AstraZeneca has announced a historic agreement with President Donald J. Trump’s administration to reduce the cost of prescription medicines for American patients while maintaining the nation’s leadership in biopharmaceutical innovation.
At a White House event, AstraZeneca CEO Pascal Soriot joined President Trump and senior officials to confirm that the company has voluntarily met all four requests outlined in the President’s July 31 letter. The agreement enables American patients to access AstraZeneca medicines at prices aligned with those in other wealthy nations.
Under the agreement, AstraZeneca will offer Direct-to-Consumer (DTC) sales to eligible patients with prescriptions for chronic diseases at discounts of up to 80% off list prices. The company will also participate in the TrumpRx.gov platform, allowing patients to buy medicines directly from AstraZeneca at reduced cash prices.
AstraZeneca has further reached an agreement with the U.S. Department of Commerce to delay Section 232 tariffs for three years, facilitating full onshoring of its manufacturing operations. All medicines sold in the United States will be produced domestically, supported by a 50 billion USD investment in manufacturing and R&D over the next five years. The initiative aims to help AstraZeneca achieve 80 billion USD in total revenue by 2030, with half generated in the U.S.
Pascal Soriot stated, “Every year AstraZeneca treats millions of Americans living with cancer and chronic diseases and, as a result of today’s agreement, many patients will access life-changing medicines at lower prices. This new approach also helps safeguard America’s pioneering role as a global powerhouse in innovation and developing the next generation of medicines. It is now essential other wealthy countries step up their contribution to fund innovation.”
The company’s commitment to American patients is also reflected in major new manufacturing projects. AstraZeneca recently broke ground on its largest manufacturing facility to date in Virginia, which will support its weight management and metabolic portfolio as well as its antibody drug conjugate cancer pipeline. Additionally, a newly expanded facility in Coppell, Texas, will open next week, followed by a new cell therapy manufacturing facility in Rockville, Maryland, early next year. The company’s second major R&D center in Cambridge, Massachusetts, is set to open in late 2026.
The United States is AstraZeneca’s largest market by sales and home to 19 R&D, manufacturing, and commercial sites. The company employs over 25,000 people in the U.S., supporting more than 100,000 jobs nationwide, and contributed around 20 billion USD in overall economic value to the American economy in 2025.

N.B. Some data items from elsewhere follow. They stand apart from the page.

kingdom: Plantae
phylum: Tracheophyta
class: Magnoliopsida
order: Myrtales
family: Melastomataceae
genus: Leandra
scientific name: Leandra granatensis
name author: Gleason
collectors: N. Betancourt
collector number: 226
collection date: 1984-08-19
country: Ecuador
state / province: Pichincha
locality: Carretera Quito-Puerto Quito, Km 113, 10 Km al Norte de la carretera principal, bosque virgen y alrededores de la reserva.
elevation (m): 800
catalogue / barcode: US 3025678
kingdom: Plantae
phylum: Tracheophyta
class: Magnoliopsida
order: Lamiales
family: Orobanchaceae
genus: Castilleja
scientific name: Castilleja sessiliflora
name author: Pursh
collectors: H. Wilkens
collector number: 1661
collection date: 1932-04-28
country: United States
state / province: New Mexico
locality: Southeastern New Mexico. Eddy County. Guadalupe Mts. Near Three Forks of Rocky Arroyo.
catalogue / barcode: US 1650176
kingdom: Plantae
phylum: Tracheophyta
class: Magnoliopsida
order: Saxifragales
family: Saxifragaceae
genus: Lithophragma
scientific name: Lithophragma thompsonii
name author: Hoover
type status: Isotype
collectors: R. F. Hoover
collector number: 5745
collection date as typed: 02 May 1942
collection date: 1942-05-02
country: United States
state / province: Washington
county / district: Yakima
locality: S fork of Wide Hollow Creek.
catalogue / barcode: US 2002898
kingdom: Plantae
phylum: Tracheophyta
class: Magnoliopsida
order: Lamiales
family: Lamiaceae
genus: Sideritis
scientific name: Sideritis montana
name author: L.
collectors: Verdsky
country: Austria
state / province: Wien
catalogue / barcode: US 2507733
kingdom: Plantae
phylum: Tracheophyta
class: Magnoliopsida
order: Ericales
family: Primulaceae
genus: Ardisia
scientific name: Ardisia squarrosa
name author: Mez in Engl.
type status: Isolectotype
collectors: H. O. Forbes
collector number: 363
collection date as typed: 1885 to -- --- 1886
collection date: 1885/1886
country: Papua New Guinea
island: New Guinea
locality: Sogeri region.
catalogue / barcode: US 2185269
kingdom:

President Trump also announced that this marks the second agreement with a major pharmaceutical company under his administration’s efforts to align American drug prices with the lowest paid in other developed nations under the “most-favored-nation” (MFN) pricing model.
The agreement grants every state Medicaid program access to MFN drug prices on AstraZeneca products, generating hundreds of millions in savings. It also ensures that foreign nations can no longer use price controls to benefit from American innovation by guaranteeing MFN pricing for new AstraZeneca medicines. Additionally, AstraZeneca will repatriate increased foreign revenue resulting from the President’s trade policies and offer deep discounts when selling directly to American patients.
Approximately nine million American patients treated with AstraZeneca medicines will benefit from lower prices. The 25 million Americans with asthma and 16 million with chronic obstructive pulmonary disease (COPD) will also see significant cost reductions. AstraZeneca’s BEVESPI AEROSPHERE inhaler for COPD will be available at a discount equal to 654% of the deal price, BREZTRI AEROSPHERE at 98%, and AIRSUPRA for asthma at 96%.
To strengthen domestic supply chains, AstraZeneca will invest 50 billion USD in U.S. manufacturing and R&D by 2030. The new Virginia facility will produce advanced pharmaceutical ingredients for chronic disease and oncology pipelines, creating 3,600 skilled jobs.
President Trump emphasized that this agreement ends global freeloading on American pharmaceutical innovation, noting that Americans pay over three times more for brand-name drugs than other developed nations. Despite representing less than 5% of the global population, the U.S. contributes about 75% of worldwide pharmaceutical profits.
Trump underscored his administration’s commitment to putting American patients first, highlighting a series of actions, including the May 12, 2025, Executive Order “Delivering Most-Favored-Nation Prescription Drug Pricing to American Patients,” and the subsequent agreements with leading pharmaceutical companies, to bring drug prices in line with international levels.
He concluded, “In case after case, our citizens pay massively higher prices than other nations pay for the same exact pill, from the same factory, effectively subsidizing socialism abroad with skyrocketing prices at home. So we would spend tremendous amounts of money in order to provide inexpensive drugs to another country. And when I say the price is different, you can see some examples where the price is beyond anything, four times, five times different.”